▶ _WHAT YOU WILL DO_
From the records below, state how many lines hold the string "order", without any other text.

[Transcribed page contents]
-- Opening Marker --

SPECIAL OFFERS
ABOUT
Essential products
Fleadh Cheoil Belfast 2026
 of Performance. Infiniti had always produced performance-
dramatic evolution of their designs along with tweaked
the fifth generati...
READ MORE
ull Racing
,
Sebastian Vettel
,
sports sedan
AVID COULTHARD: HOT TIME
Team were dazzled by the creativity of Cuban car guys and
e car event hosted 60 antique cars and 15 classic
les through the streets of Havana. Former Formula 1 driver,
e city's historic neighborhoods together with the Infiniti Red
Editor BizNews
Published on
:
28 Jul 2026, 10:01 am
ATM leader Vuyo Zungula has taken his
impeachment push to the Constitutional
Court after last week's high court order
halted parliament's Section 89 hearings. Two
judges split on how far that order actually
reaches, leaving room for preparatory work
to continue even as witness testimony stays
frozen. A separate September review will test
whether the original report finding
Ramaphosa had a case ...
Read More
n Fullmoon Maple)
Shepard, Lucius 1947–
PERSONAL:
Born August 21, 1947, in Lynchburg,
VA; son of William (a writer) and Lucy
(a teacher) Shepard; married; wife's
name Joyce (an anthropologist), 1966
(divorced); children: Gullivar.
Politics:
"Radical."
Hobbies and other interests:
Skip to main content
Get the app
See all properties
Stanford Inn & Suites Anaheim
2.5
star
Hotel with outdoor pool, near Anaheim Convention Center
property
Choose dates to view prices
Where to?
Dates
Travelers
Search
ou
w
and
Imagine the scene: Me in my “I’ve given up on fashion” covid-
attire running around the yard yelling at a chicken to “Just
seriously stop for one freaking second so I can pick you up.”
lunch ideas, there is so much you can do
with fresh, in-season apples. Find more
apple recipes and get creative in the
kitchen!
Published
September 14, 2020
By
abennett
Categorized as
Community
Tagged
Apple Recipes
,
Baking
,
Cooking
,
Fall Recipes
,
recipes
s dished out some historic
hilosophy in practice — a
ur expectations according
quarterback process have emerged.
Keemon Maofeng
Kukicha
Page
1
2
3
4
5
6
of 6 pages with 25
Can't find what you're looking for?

-- Closing Marker --

▶ _YOUR SOLUTION_
2